Denmark participated in the release of oil stockholdings during the Iraqi crisis in 1990/1991 and during Hurricane Katrina in 2005.
All the member states of the IEA are obligated to hold oil stockholdings equating to 90 days’ net import. Since Denmark is currently a net exporter of oil, Denmark has no stockholding obligation to the IEA at present.
The European Union (EU)
Like the IEA, the European Union has laid down rules for the stockholding obligations of the various countries. Under the EU rules, the member states must have stockholdings equating to at least 90 days’ consumption of each of the three separately defined categories of oil products. In so far as a member state has a domestic production of crude oil, the member state’s obligation stockholding obligation to the European Union is reduced by 25% of the said 90 days’ stockholding obligation. Denmark’s stockholding obligation to the European Union thus equates 67.5 days’ consumption.
The European Union has grouped the key oil products generated by refinement of crude oil into the following three product categories:
Category 1: Light distillates, especially motor fuel and aviation petrol.

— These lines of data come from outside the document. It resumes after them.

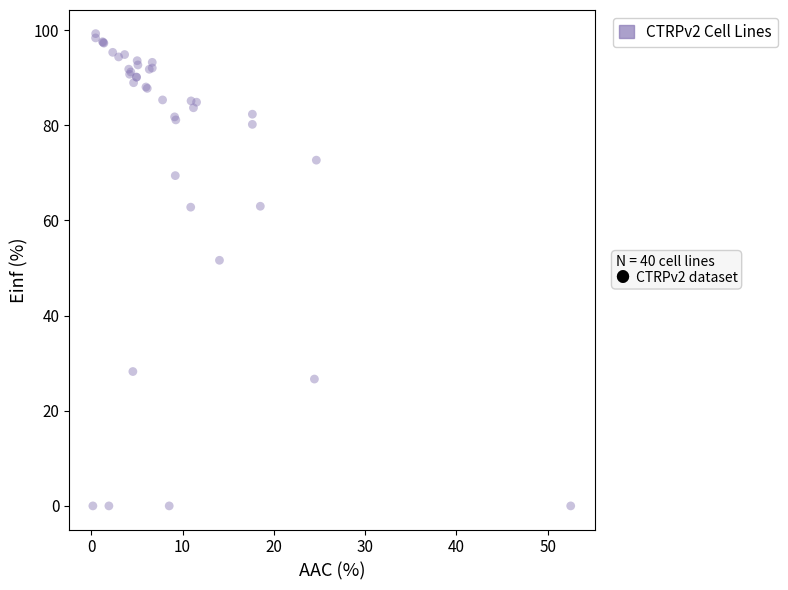

What Y value in the scatter plot is closest to 49?

51.6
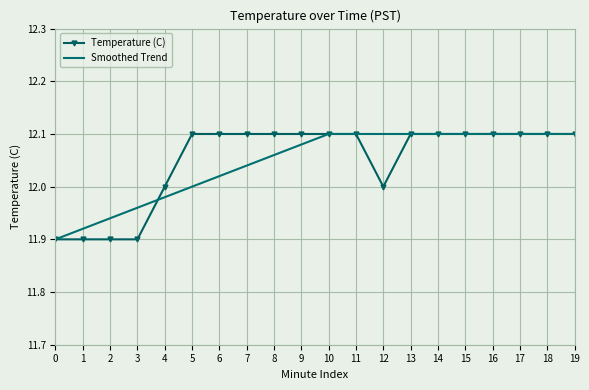

The Smoothed Trend series shows 11.9 at 1. True or false?

True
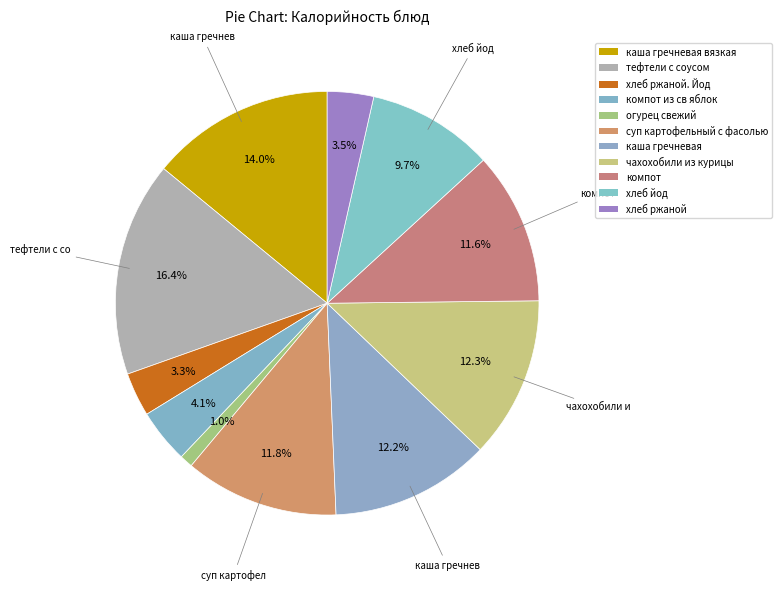

How many segments does this pie chart have?

11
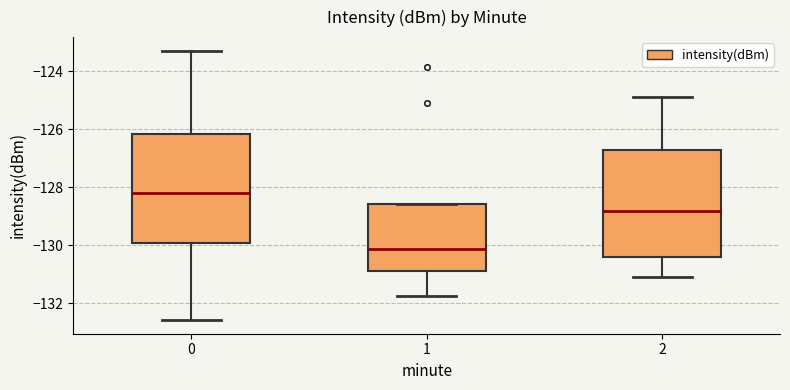

Which box has the highest median line?

0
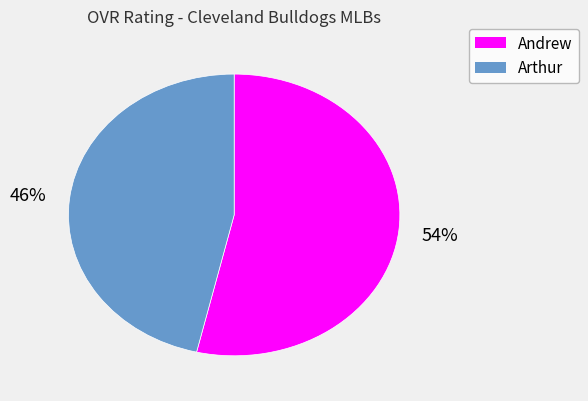

Count the number of slices in the pie.

2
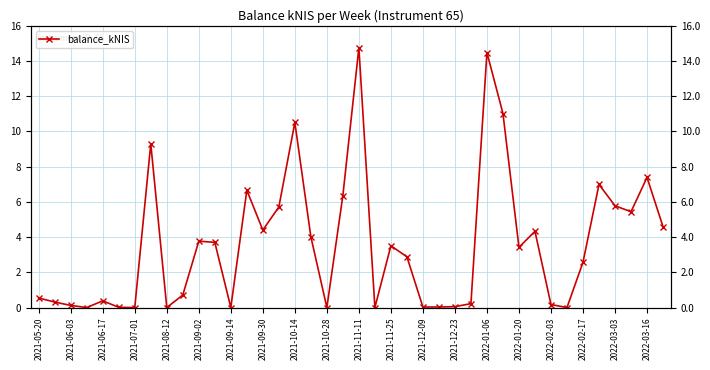

True or false: the data shows 7.0 at 35.

True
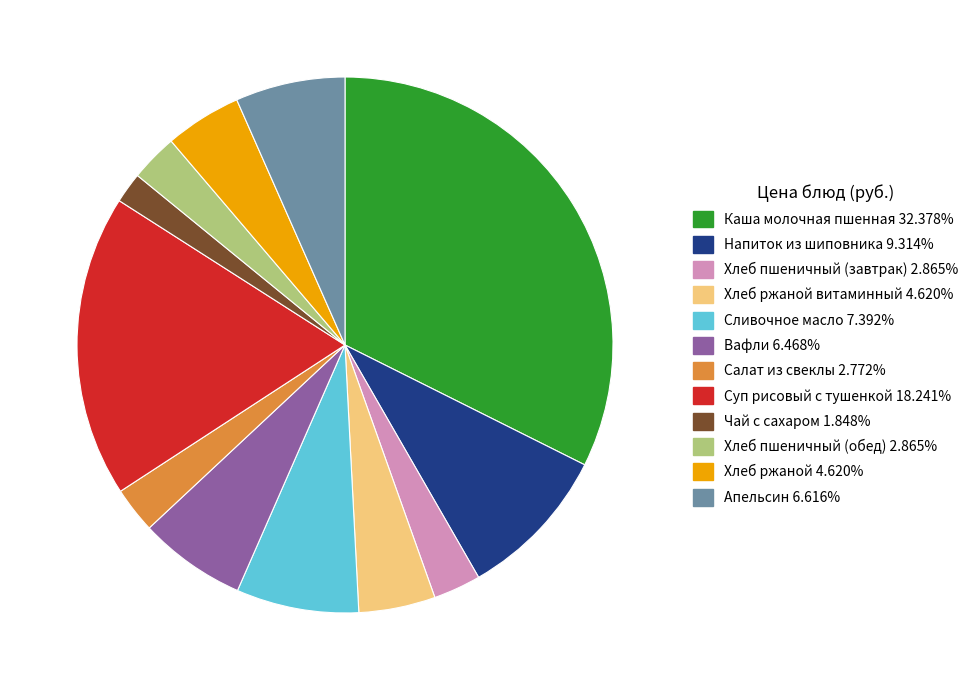

Is there a majority slice in this chart?

No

Category 2: Medium distillates, especially gas and diesel oil as well as jet fuel and paraffin oil.
Category 3: Heavy distillates, especially fuel oil.
Compared to the IEA, collaboration with the European Union is primarily of a regional character, and it functions chiefly as a supplement to the IEA collaboration. The European Union’s crisis management is mainly based on experience-sharing and co-ordination of interventions between the member states, whenever this is deemed necessary.